>>>>

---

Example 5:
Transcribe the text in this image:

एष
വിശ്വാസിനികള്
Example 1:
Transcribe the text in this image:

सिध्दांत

<<<<

▶ **What you should do**:
Can you give this material as a two-column CSV with the columns "request" and "answer" and one row per request? Put the request text and its answer each in a single quoted field, with any line breaks replaced by spaces.

▶ **Result of this task**:
request,answer
"--- Example 5: Transcribe the text in this image:","एष വിശ്വാസിനികള്"
"Example 1: Transcribe the text in this image:","सिध्दांत"